The Weyl-Lanczos Equations and the Lanczos Wave Equation in 4 Dimensions as Systems in Involution

TL;DR

This paper reformulates the Weyl-Lanczos and Lanczos wave equations as exterior differential systems, analyzes their involution properties using Janet-Riquier theory, and compares their Cartan characters across various spacetimes.

Contribution

It presents a novel formulation of these equations as systems in involution and provides a detailed Cartan character analysis for different spacetime metrics.

Findings

Lanczos wave equation forms a system in involution.
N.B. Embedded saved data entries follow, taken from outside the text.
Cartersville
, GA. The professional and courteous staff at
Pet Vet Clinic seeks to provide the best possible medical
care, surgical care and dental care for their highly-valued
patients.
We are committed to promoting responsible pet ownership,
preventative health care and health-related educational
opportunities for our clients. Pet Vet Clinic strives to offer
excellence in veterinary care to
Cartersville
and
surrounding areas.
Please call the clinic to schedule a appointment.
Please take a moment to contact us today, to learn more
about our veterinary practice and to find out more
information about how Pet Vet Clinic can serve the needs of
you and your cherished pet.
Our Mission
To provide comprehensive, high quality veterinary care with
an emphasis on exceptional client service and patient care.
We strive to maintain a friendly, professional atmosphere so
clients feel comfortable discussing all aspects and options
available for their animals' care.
Cartan characters computed for various spacetimes.

Comparison of Cartan characters with Weyl-Lanczos equations.

Abstract

Using the work by Bampi and Caviglia, we write the Weyl-Lanczos equations as an exterior differential system. Using Janet-Riquier theory, we compute the Cartan characters for all spacetimes with a diagonal metric and for the plane wave spacetime since all spacetimes have a plane wave limit. We write the Lanczos wave equation as an exterior differential system and, with assistance from Janet-Riquier theory, we find that it forms a system in involution. This result can be derived from the scalar wave equation itself. We compute its Cartan characters and compare them with those of the Weyl-Lanczos equations.